Baggage- For similar reasons I don't want to be on any of the above shows I don't want to be on GSN's baggage. No one comes out of this show looking good. If you haven't seen it, by the way don't!, the premise is contestant A has one large secret, they sort through opposite gendered contestants B, C & D's small secret, then anonymously go through their medium sized secrets (one of which is chosen as a 'deal breaker') and eliminates one contestant. Finally, the remaining contestants big baggage is opened and contestant A chooses to accept one of the ramaining contestants baggage. The tables are turned however when the last remaining contestant examines contestant A's baggage and deciedes to accept it or not. The secrets, even the small ones, are deal breakers for me. Last night one small piece of baggage was "I eat dog food." I kid you not. If that's what passes for a small secret on this show I don't want to be on this show.

Tosh.0- If I've done something dumb enough to be on this show I'll die. I'll just die.

Again, any other ideas feel free to comment. I hope this will be my last post.

Monday, May 2, 2011

Shows I Never Want to Be On

Secretly, almost everyone hopes to be on TV someday. Wether being interviewed for a movie or book or actually being a TV star people want to be seen on the television. I am no exception.

However, there are plenty of shows I will never be on, or hope to never be on. It may be any number of reasons I won't be on these shows so I thought I'd go over a few of them with you. Most of them are reality shows, so if you're a fan of the genre, here's your warning.

America's Next Top Model- Normally I don't mind competition style reality shows, because generally they involve some kind of skill. I'm not saying modeling doesn't take skill, but this show just bugs me. And really in the grand scheme of surviving the wilderness, singing, having an unusual talent, having intelligence, and dancing, where does modeling lie? Not only are the challenges utterly ridiculous and I'm pretty sure most don't have a lot to do with normal modeling gigs, but the way people are judged drives me up the wall. One week, a contestant is in trouble for not taking it seriously enough, but then a different contestant can be in trouble for seeing it as a competition and not trying to be friendly and just get the job done. On top of all this, Tyra Banks drives me crazy. She takes herself far too seriously (her ego dwarfs Seto freakin' Kaiba's) and she's the main reason for the judging being all over the place.

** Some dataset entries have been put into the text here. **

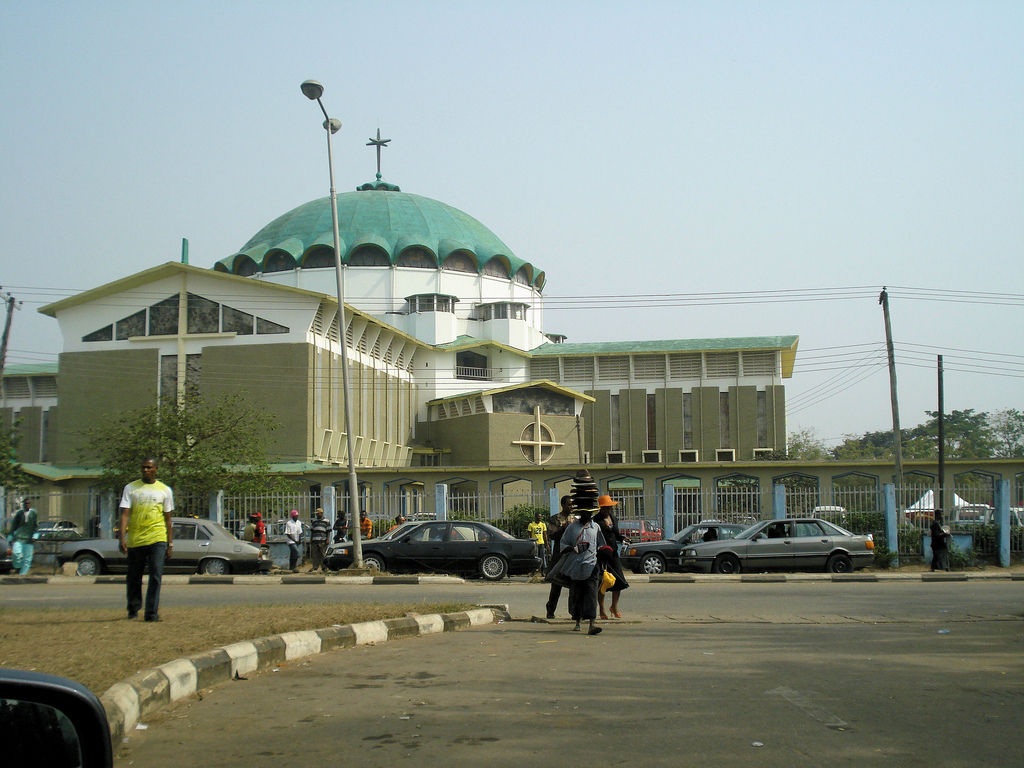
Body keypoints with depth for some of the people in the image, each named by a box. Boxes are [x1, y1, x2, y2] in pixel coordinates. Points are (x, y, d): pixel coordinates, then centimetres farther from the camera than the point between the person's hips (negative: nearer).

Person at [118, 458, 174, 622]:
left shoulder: (165, 490, 9)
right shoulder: (130, 488, 7)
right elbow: (125, 514, -1)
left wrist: (170, 544, 9)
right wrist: (122, 537, -13)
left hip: (157, 539, -1)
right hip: (135, 539, 1)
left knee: (156, 576, -11)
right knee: (134, 578, 10)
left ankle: (151, 613, -10)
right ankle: (133, 610, 28)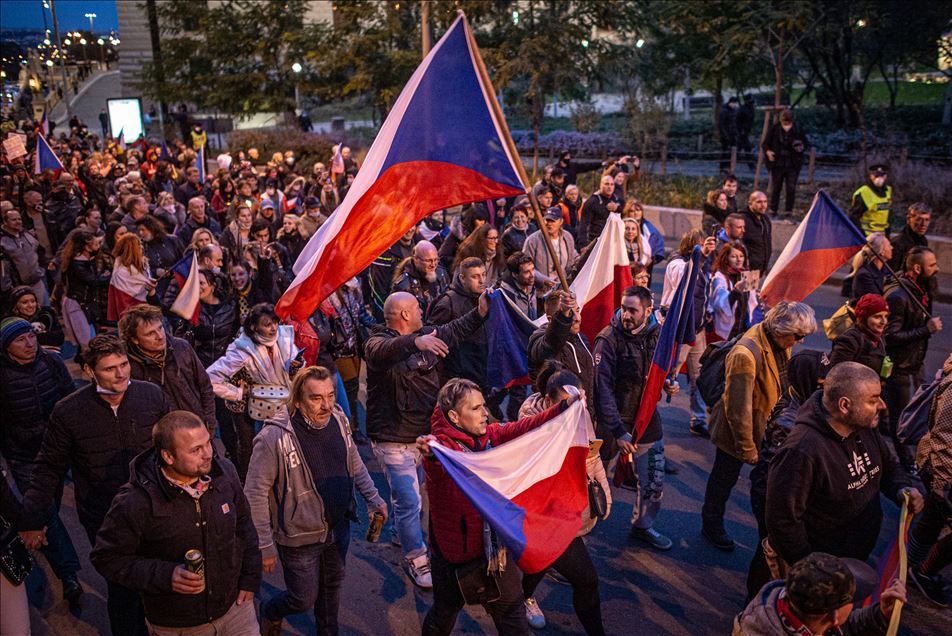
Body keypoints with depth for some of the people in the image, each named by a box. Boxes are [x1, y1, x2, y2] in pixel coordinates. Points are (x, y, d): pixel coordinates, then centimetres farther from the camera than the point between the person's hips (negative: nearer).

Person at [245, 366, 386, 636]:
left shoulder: (339, 420, -8)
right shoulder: (274, 438, -28)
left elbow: (355, 464, 9)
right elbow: (255, 494, -21)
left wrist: (373, 498, 2)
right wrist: (265, 545, -18)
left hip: (339, 529, 5)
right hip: (299, 538, -5)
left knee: (332, 585, 24)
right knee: (304, 600, 11)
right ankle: (270, 613, 44)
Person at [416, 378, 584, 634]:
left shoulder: (489, 435, -2)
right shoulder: (442, 445, -24)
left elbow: (524, 428, -4)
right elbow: (441, 465, -46)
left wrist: (566, 406, -13)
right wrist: (430, 454, -70)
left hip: (493, 543, 7)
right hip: (455, 552, -7)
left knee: (512, 613, 21)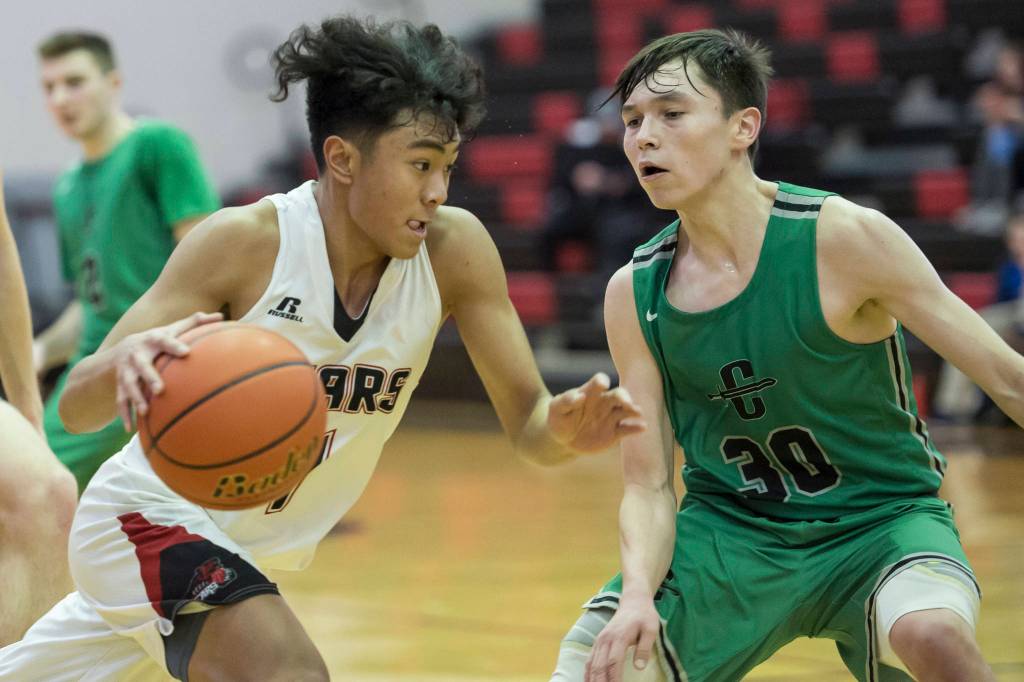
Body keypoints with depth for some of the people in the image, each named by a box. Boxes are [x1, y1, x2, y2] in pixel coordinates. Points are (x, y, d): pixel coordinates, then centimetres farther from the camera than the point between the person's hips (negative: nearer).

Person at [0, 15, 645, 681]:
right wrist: (125, 366, -48)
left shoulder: (455, 248, -14)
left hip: (254, 551, 5)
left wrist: (563, 429, -34)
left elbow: (527, 420, -10)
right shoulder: (244, 243, -23)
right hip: (151, 519, -5)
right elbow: (77, 406, -24)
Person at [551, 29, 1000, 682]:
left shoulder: (844, 237, -17)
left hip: (881, 521, -3)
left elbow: (1006, 378, -13)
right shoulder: (634, 295, -5)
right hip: (728, 530, 4)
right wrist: (638, 593, -22)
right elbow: (648, 485, -3)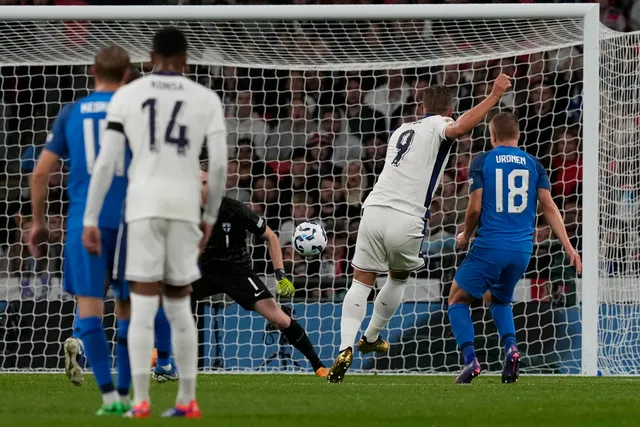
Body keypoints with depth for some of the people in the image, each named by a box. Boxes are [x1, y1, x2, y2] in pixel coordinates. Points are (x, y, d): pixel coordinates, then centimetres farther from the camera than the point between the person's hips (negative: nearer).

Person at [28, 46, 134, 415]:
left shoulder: (71, 113, 8)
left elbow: (42, 172, 8)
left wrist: (38, 222, 17)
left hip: (85, 222, 0)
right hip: (128, 220, 0)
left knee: (89, 306, -2)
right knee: (129, 309, 12)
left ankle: (109, 395, -17)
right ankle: (124, 394, 13)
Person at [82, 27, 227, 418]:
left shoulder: (127, 96, 5)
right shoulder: (206, 99, 7)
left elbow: (106, 162, -1)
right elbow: (219, 166, 2)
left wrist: (90, 220, 3)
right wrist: (211, 217, 15)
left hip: (144, 206, -1)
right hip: (185, 206, 1)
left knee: (143, 305, -3)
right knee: (179, 306, 12)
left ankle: (141, 401, -10)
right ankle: (187, 400, 12)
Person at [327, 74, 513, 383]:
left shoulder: (402, 130, 23)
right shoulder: (437, 126, 4)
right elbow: (460, 128, -20)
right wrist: (494, 96, -17)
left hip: (374, 209, 4)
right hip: (405, 220, -4)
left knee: (361, 283, 4)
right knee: (398, 278, 24)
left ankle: (347, 347, -16)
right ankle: (371, 338, 33)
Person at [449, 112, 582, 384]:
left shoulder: (482, 162, 0)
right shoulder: (533, 164, 10)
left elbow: (475, 208, -6)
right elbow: (549, 207, 2)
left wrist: (465, 236, 12)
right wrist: (569, 247, 0)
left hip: (489, 246, -4)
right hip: (523, 250, 4)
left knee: (458, 299, 12)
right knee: (498, 299, 28)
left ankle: (470, 360, -8)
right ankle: (510, 348, 1)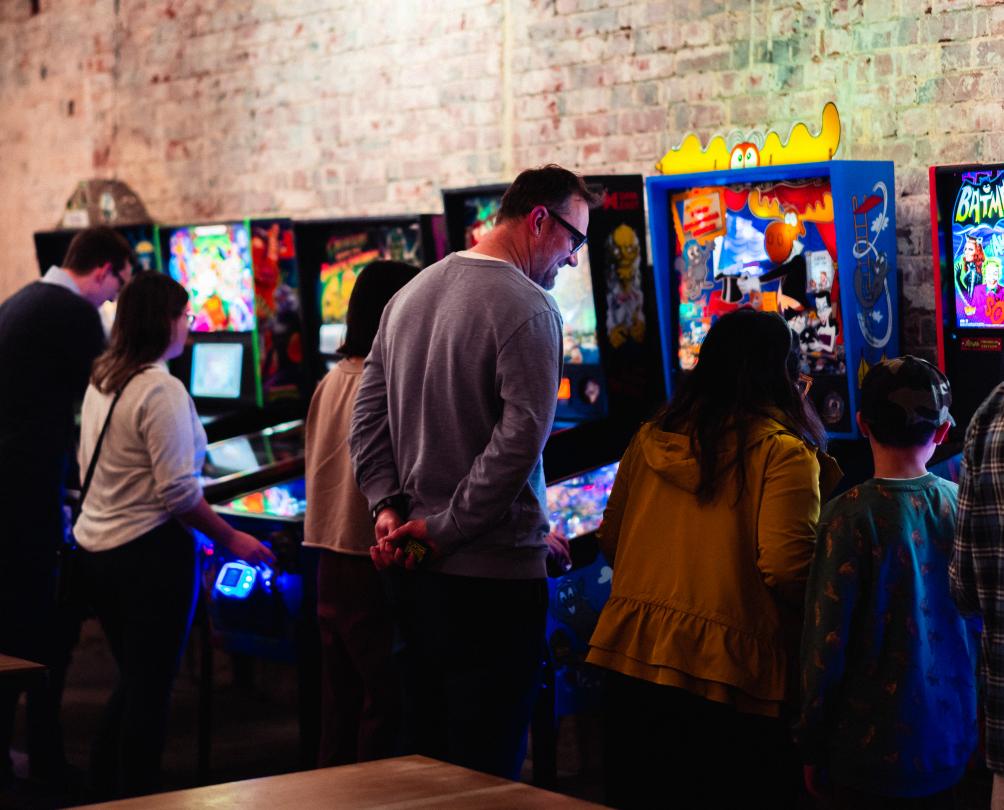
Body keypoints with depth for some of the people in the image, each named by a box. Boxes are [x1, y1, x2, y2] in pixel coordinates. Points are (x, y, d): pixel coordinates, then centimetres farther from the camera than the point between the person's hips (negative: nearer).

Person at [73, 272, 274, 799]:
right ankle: (138, 798, 10)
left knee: (134, 678, 20)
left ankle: (102, 791, 25)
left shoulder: (99, 383, 8)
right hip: (149, 551, -8)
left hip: (95, 545, 8)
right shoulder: (162, 390, -17)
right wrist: (233, 541, -10)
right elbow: (178, 493, -20)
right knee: (151, 685, 3)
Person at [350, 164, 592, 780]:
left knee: (426, 754, 18)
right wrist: (443, 530, -16)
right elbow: (519, 442, -23)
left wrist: (388, 508, 3)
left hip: (414, 567, 8)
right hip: (495, 573, -8)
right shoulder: (528, 308, -14)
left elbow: (368, 419, 11)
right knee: (488, 772, 1)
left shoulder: (411, 295, 11)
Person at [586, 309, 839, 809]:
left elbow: (612, 542, 16)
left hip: (631, 656, 5)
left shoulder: (651, 439, 9)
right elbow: (787, 568, -17)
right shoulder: (783, 452, -9)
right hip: (726, 672, -5)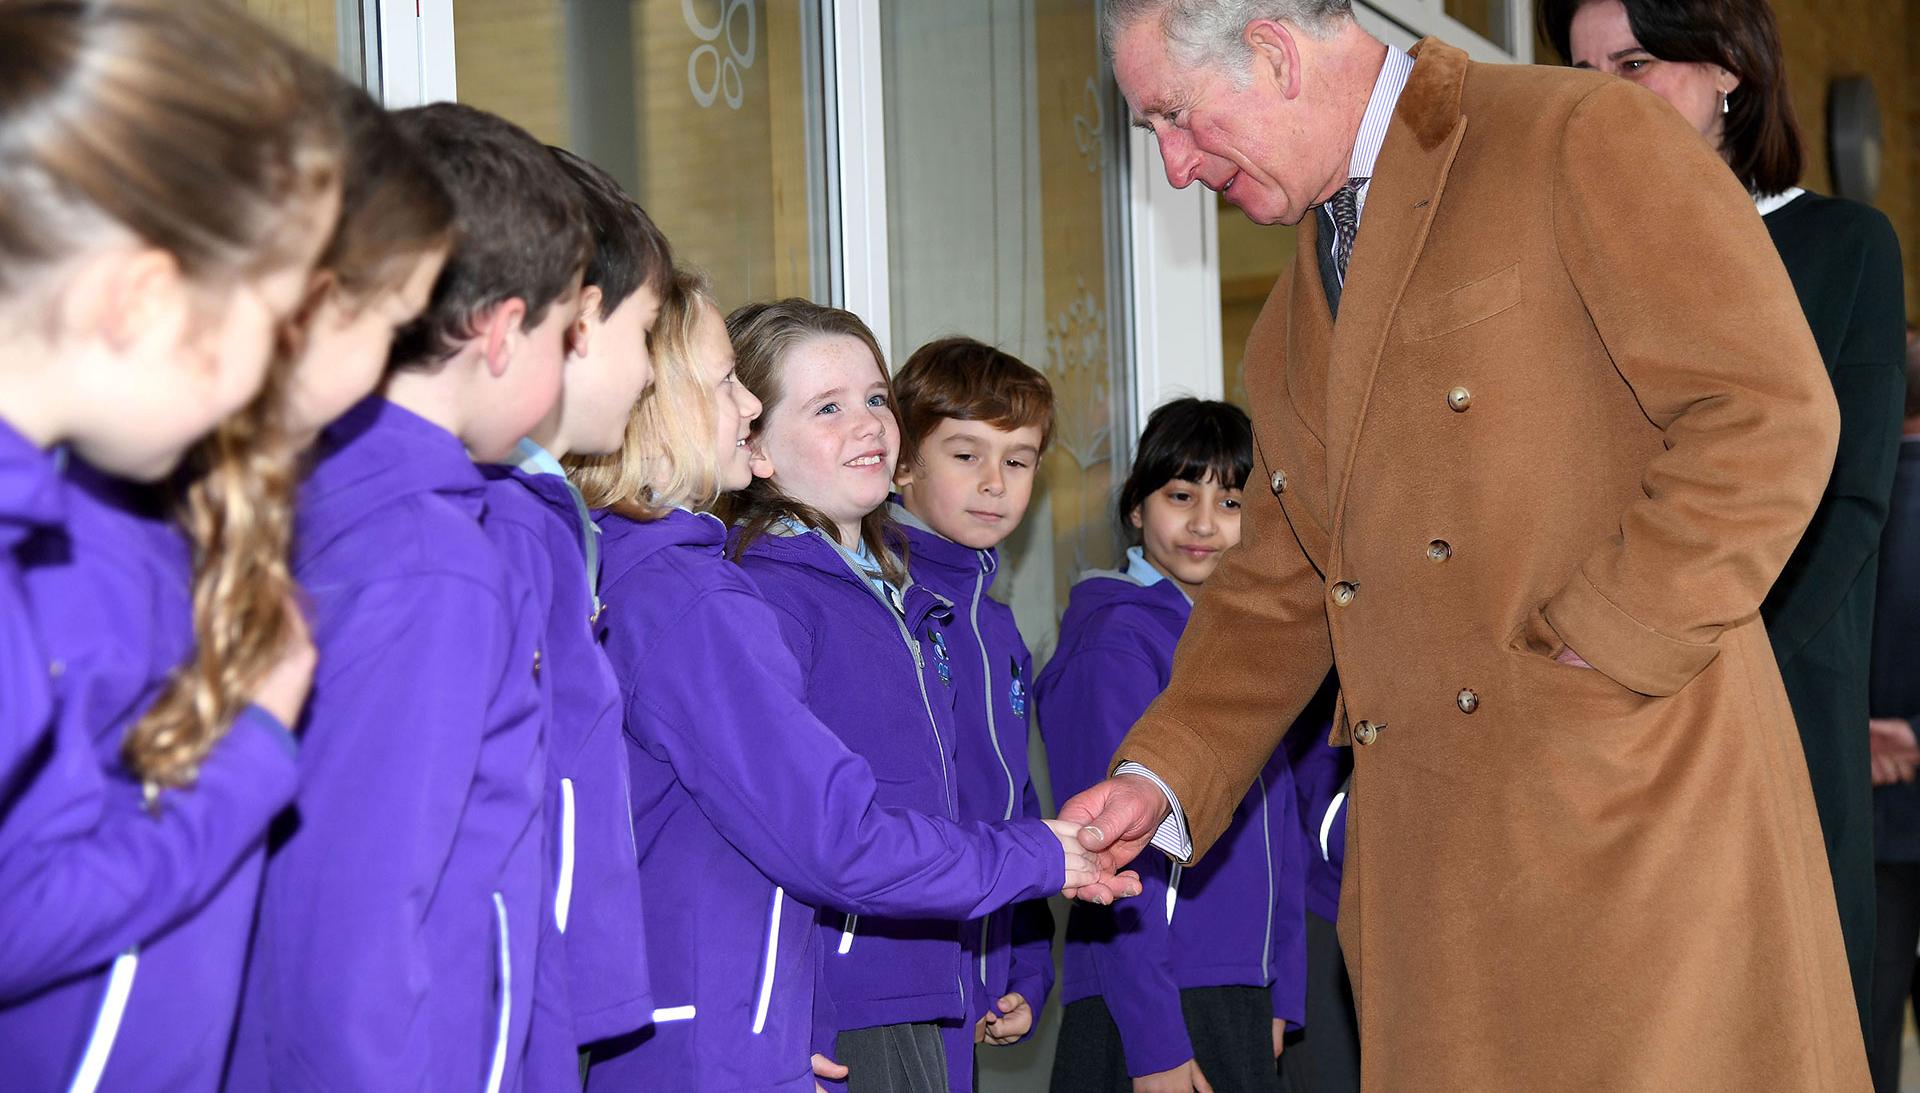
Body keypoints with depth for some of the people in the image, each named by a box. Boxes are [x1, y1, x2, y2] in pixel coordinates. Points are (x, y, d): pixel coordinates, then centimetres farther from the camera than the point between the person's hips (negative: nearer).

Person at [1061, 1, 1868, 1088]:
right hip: (1431, 865, 7)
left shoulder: (1581, 139, -5)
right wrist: (1158, 776, 8)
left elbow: (1770, 414, -13)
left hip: (1631, 813, -7)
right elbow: (1281, 590, 22)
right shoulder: (1295, 324, 21)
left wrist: (1591, 645, -16)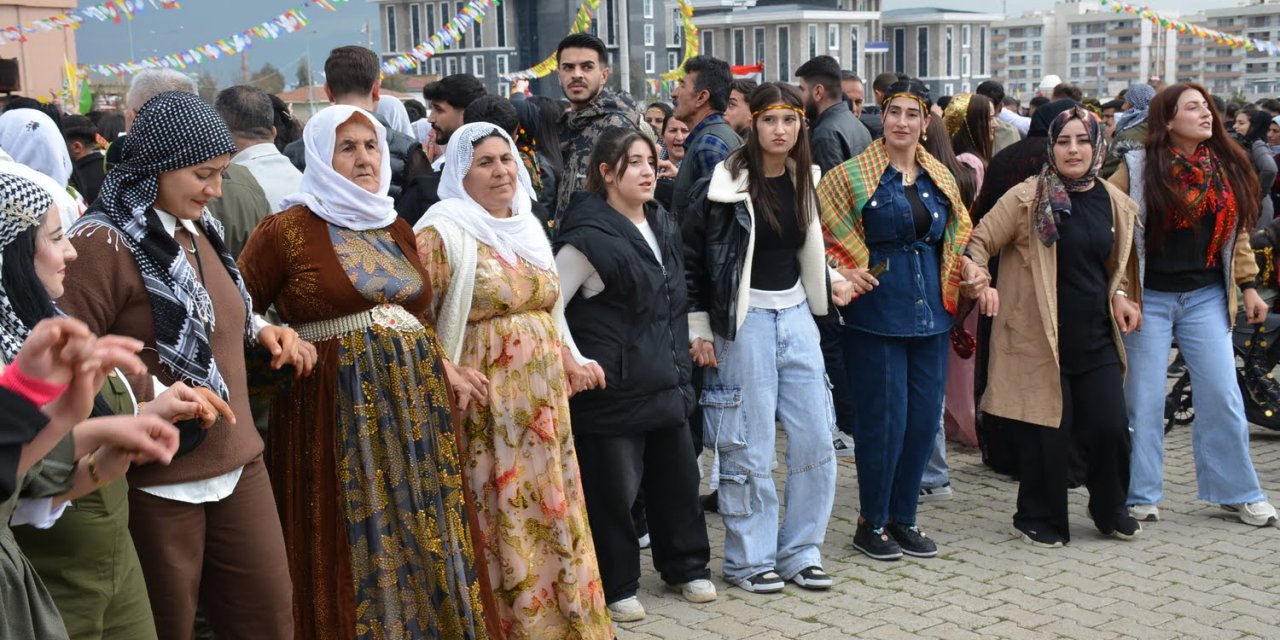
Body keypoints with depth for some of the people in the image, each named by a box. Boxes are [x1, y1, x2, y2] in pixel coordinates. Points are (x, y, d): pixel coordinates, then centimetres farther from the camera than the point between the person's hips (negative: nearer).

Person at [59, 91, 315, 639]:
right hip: (157, 481, -8)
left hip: (236, 462, 8)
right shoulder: (101, 243, -15)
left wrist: (260, 331, 8)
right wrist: (158, 397, -26)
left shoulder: (196, 231, 13)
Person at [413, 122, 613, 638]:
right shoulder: (443, 234, -8)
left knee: (550, 520, 11)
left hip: (543, 404, 6)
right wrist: (450, 373, -18)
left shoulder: (528, 226, 13)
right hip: (489, 411, -6)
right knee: (500, 526, -1)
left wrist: (568, 363, 16)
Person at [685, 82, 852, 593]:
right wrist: (698, 328, -10)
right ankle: (749, 559, 14)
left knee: (815, 438, 6)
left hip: (797, 315, 6)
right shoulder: (724, 185, -11)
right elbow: (691, 258, -8)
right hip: (745, 319, -6)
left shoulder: (805, 181, 8)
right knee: (749, 446, -1)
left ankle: (801, 551, 20)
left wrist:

Supernanny- This should be fairly obvious. If I'm ever on Supernanny that means I've probably failed as a parent. I also might be slightly crazy or in an abusive relationship. I watched two episodes this weekend. Not only were the fathers of both couples featured absolutely nuts, they also seemed to be controlling and semi-abusive jerks. If your family is on that show, there is something terribly wrong with your family, and I don't want that to happen when I'm an adult.

Teen Mom- Similar to why I don't want to be on Supernanny. I don't want to be pregnant any time soon. Thankfuly I think I'm past the stage where I can be on it. I'm 19 and because I wasn't 16 and Pregnant I think I'm okay having missed this oppurtunity. I also don't want to be on this show because of my children getting knocked up. It'll again mean I've failed as a parent.

Are You Smarter Than a Fifth Grader?- If I have to ask myself this I'm already in too deep. Secondly, though this doesn't happen often, some contestestants answer with an answer that's correct, but not in 5th grade level knowlege.

Million Dollar Money Drop- The whole premise of this show is flawed to anyone who isn't on the show. Contestants start with a million dollars, unfortunately the only place they can go is down from there. The show gives you a false sense of security by encouraging you to spread your money around onto more than one answer, thus causing you to lose money quicker than if you were sure of your answer and put all your money on it (even if it might be wrong).

To Catch a Predator- Do I need to explain this? I'm not a pervert, but I'd feel weird even if I just showed up in the background of a shot.